RAN binding protein 2 (RANBP2) is protein which in humans is encoded by the RANBP2 gene. It is also known as nucleoporin 358 (Nup358) since it is a member nucleoporin family that makes up the nuclear pore complex. RanBP2 has a mass of 358 kDa.

Function 

RAN is a small GTP-binding protein of the RAS superfamily. Ran GTPase is a master regulatory switch, which among other functions, controls the shuttling of proteins between the nuclear and cytoplasm compartments of the cell. Ran GTPase controls a variety of cellular functions through its interactions with other proteins. The RanBP2 gene encodes a very large RAN-binding protein that localizes to cytoplasmic filaments emanating from the nuclear pore complex. RanBP2/Nup358 is a giant scaffold and mosaic cyclophilin-related nucleoporin implicated in controlling selective processes of the Ran-GTPase cycle. RanBP2 is composed of multiple domains. Each domain of RanBP2 selectively and directly interacts with distinct proteins such as Ran GTPase, importin-beta, exportin-1/CRM1, red opsin, subunits of the proteasome, cox11 and the kinesin-1 isoforms, KIF5B and KIF5C. Another partner of RanBP2 is  the E2 enzyme UBC9. RanBP2 strongly enhances SUMO1 transfer from UBC9 to the SUMO1 target SP100. Another target for SUMOylation is RanGAP which is the GTPase activating protein for Ran. SUMO-RanGAP interacts with a domain near the carboxyl terminus of RanBP2. These findings place sumoylation at the cytoplasmic filaments of the nuclear pore complex and suggest that, for some substrates, modification and nuclear import are linked events. The pleiotropic (multifunctional) role of RanBP2 reflects its interaction with multiple partners, each presenting distinct cellular or molecular functions. This gene is partially duplicated in a gene cluster that lies in a hot spot for recombination on human chromosome 2q.

Clinical significance 

Insufficiency of RanBP2 is directly linked to carcinogenesis, aneuploidy, and neuroprotection of photoreceptor neurons to light-elicited stress and aging. Human missense mutations in RanBP2 were identified in its leucine-rich domain and they cause autosomal dominant necrotizing encephalopathy (ADNE).

Interactions 

RANBP2 has been shown to interact with KPNB1 and UBE2I.

*INFORMATION*:
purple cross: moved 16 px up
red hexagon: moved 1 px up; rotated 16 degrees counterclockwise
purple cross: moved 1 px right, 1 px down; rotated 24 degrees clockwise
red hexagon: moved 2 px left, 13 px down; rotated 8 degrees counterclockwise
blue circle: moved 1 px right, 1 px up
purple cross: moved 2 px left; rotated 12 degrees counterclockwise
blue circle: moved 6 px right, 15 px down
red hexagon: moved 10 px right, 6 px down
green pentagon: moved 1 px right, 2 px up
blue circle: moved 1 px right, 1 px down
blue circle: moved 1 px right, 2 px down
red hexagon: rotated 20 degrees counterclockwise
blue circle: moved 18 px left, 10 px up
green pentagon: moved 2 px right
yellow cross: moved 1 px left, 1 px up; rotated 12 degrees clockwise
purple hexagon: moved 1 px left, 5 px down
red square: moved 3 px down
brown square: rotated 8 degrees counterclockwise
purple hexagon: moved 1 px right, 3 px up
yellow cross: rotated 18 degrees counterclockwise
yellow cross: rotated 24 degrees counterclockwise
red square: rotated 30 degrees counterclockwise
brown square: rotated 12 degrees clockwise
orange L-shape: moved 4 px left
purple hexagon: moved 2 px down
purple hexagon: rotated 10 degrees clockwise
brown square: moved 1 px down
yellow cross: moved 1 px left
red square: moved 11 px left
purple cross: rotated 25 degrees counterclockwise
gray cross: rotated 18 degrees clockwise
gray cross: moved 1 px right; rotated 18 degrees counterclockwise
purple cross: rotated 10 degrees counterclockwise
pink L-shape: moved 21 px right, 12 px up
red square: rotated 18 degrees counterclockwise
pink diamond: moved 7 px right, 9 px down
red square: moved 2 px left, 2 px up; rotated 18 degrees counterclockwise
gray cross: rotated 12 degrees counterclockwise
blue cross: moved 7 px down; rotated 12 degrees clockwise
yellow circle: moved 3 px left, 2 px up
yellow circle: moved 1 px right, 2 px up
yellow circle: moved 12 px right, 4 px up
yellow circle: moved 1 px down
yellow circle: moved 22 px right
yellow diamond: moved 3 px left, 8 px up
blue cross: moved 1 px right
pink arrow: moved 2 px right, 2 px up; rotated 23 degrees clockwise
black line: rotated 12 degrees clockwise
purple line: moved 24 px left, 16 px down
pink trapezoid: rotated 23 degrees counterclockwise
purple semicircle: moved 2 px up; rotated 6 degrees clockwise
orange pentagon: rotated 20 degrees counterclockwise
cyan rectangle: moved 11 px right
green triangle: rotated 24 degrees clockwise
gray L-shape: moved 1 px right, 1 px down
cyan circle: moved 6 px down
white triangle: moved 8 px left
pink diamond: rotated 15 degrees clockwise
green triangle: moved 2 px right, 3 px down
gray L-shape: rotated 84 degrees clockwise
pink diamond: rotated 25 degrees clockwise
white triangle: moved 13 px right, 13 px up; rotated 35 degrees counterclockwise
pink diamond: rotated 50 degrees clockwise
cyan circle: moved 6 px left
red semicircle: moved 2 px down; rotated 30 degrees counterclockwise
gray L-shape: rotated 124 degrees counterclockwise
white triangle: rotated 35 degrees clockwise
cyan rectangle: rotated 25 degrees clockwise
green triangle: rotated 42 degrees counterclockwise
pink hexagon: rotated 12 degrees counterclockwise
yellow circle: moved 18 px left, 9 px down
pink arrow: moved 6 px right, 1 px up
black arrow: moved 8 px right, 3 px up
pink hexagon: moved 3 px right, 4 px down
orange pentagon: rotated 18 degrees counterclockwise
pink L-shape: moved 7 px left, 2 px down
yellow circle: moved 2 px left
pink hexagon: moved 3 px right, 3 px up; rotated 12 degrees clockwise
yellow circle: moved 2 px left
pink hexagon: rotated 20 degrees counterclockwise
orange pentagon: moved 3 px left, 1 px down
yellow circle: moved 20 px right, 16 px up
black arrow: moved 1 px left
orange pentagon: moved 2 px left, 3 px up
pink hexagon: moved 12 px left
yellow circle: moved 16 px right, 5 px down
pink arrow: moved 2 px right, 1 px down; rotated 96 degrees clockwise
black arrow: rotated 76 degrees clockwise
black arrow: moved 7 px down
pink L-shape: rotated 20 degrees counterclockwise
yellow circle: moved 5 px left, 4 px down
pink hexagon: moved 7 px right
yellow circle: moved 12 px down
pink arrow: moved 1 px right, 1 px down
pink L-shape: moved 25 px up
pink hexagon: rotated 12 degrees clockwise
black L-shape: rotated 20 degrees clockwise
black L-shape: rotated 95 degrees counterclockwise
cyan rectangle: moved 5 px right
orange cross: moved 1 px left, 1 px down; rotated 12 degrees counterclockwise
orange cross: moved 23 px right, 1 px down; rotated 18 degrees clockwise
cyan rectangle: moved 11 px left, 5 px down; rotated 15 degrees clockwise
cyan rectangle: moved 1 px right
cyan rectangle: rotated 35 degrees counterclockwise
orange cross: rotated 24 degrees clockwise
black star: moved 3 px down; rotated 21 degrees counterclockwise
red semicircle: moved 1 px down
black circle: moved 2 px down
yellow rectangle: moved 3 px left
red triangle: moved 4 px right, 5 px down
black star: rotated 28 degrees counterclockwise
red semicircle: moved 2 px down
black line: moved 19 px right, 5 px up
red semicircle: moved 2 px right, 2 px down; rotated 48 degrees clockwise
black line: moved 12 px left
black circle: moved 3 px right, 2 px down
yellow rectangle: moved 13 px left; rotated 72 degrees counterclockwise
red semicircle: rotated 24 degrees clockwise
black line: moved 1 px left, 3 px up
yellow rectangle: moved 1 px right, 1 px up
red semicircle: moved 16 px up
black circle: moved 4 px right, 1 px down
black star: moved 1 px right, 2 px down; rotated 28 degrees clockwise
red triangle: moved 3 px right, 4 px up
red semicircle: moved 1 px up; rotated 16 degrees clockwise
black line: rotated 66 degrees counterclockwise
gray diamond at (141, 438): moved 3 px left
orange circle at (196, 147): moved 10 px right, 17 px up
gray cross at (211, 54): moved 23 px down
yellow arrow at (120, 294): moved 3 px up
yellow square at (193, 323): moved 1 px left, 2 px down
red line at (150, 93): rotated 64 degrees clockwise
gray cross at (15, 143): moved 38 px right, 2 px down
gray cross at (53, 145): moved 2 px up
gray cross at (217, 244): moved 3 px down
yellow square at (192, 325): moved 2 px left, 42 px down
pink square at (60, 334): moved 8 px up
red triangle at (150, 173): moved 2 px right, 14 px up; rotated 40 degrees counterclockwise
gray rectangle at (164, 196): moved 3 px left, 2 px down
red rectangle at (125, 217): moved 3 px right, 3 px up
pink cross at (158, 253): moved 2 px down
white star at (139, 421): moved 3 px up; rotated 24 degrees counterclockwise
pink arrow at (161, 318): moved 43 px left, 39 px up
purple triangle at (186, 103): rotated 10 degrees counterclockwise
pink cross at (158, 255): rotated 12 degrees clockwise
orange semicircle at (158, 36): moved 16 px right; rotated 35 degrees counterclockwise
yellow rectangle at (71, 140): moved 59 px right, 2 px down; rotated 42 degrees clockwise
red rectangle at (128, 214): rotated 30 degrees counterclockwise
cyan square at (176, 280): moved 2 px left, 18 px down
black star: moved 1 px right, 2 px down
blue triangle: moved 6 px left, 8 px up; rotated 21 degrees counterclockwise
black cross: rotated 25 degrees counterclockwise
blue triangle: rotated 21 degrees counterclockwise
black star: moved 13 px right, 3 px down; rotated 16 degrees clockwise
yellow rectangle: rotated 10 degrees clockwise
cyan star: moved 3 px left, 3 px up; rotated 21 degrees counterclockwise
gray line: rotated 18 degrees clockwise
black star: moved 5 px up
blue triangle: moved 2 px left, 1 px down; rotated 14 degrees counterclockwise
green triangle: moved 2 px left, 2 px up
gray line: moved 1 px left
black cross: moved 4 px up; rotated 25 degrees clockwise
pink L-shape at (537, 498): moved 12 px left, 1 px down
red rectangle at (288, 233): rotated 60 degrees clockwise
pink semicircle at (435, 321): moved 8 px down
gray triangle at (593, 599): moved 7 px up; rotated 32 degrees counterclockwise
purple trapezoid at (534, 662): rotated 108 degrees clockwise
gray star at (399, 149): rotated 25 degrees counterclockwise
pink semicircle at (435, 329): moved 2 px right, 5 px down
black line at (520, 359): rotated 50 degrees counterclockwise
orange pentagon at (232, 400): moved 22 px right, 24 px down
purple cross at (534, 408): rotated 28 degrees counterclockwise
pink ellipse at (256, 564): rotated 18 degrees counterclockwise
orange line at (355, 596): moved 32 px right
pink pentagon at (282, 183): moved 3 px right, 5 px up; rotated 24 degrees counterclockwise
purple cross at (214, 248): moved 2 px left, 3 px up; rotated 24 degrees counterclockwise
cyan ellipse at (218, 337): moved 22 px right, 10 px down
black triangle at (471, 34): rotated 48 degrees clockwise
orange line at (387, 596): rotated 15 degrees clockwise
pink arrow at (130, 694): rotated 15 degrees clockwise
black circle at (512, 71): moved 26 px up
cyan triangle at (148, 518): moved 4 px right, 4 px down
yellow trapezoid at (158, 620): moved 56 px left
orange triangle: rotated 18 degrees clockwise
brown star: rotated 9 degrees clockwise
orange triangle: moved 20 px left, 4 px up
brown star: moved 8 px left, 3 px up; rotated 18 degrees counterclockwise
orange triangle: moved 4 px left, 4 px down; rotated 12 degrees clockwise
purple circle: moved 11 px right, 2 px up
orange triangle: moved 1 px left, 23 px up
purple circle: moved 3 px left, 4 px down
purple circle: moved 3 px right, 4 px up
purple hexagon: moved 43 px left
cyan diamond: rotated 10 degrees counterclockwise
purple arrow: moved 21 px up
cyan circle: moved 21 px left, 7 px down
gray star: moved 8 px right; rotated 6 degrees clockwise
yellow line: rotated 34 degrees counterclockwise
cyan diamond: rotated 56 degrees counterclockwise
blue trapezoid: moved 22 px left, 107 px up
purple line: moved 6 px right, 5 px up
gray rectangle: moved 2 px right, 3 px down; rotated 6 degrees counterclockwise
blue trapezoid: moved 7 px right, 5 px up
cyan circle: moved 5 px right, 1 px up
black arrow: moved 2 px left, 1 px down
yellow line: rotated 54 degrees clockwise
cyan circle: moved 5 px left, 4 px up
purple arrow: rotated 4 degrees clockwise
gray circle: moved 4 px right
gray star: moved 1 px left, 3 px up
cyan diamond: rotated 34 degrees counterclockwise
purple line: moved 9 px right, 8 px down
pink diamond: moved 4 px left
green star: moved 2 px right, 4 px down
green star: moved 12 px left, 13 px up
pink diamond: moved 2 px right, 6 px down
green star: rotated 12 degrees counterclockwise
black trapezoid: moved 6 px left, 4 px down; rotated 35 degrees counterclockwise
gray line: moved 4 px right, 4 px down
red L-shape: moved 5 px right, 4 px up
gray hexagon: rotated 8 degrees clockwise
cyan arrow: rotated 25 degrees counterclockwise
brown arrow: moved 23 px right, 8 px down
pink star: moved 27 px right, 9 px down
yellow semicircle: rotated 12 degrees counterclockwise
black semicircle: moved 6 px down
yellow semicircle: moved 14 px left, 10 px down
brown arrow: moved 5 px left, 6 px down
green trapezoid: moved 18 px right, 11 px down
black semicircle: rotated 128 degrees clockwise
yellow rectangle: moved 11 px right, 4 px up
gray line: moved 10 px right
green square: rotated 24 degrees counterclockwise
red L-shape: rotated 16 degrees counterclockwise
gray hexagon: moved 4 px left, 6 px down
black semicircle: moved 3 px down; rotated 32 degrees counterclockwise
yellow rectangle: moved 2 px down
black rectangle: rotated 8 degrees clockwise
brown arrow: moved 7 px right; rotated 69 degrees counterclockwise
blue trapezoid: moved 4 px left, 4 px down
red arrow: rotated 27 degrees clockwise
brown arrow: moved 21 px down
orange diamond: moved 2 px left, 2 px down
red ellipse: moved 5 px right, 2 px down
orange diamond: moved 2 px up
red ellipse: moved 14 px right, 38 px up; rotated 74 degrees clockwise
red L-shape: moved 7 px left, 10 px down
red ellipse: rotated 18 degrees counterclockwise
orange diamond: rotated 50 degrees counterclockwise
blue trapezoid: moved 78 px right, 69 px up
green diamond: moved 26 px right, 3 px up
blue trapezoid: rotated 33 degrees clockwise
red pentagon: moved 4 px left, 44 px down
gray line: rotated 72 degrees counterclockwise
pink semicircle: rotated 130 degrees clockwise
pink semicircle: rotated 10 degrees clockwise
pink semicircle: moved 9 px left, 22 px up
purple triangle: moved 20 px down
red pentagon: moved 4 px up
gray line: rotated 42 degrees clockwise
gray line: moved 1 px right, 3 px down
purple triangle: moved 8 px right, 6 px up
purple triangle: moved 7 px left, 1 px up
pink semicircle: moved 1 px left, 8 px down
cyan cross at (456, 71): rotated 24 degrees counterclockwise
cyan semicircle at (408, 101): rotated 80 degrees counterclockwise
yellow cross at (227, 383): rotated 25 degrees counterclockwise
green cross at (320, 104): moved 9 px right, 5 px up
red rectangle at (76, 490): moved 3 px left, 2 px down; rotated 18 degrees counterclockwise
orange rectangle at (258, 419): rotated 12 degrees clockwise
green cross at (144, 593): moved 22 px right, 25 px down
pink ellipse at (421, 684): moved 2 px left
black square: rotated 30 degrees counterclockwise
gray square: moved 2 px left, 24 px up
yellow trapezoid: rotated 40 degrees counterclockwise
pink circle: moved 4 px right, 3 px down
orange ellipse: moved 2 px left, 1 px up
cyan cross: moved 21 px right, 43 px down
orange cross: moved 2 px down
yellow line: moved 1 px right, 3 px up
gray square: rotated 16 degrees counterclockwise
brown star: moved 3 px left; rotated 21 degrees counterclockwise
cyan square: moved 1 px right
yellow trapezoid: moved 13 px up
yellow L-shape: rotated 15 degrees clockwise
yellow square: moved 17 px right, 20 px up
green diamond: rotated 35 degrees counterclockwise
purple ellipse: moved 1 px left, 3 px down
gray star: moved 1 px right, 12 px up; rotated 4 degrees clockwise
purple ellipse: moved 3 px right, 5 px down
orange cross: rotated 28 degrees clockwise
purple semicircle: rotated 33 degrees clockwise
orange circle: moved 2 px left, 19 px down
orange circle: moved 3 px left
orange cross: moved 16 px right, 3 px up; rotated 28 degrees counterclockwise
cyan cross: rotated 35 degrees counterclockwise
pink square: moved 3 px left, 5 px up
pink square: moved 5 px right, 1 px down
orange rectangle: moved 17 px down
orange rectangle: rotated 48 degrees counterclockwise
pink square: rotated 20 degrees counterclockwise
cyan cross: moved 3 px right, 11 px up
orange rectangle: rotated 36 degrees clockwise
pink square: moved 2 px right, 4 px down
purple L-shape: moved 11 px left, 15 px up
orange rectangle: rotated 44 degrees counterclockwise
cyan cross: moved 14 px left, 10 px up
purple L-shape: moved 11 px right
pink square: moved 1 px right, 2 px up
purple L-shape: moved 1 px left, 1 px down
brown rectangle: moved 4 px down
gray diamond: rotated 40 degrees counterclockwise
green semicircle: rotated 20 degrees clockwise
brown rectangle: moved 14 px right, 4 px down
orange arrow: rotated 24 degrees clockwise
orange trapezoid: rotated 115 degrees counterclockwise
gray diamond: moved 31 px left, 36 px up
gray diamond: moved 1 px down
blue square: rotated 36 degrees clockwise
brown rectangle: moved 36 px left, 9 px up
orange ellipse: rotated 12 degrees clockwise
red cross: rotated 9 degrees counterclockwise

*TASK STATEMENT*:
Answer these questions from the article on RAN binding protein 2:
1. What is the mass of RanBP2?
2. What disease do the human missense mutations in its leucine-rich domain cause?
3. Which two proteins is RANBP2 shown to interact with under "Interactions"?
The listing plays no part in this exercise.

*RESPONSE BOX*:
1. 358 kDa
2. Autosomal dominant necrotizing encephalopathy (ADNE)
3. KPNB1 and UBE2I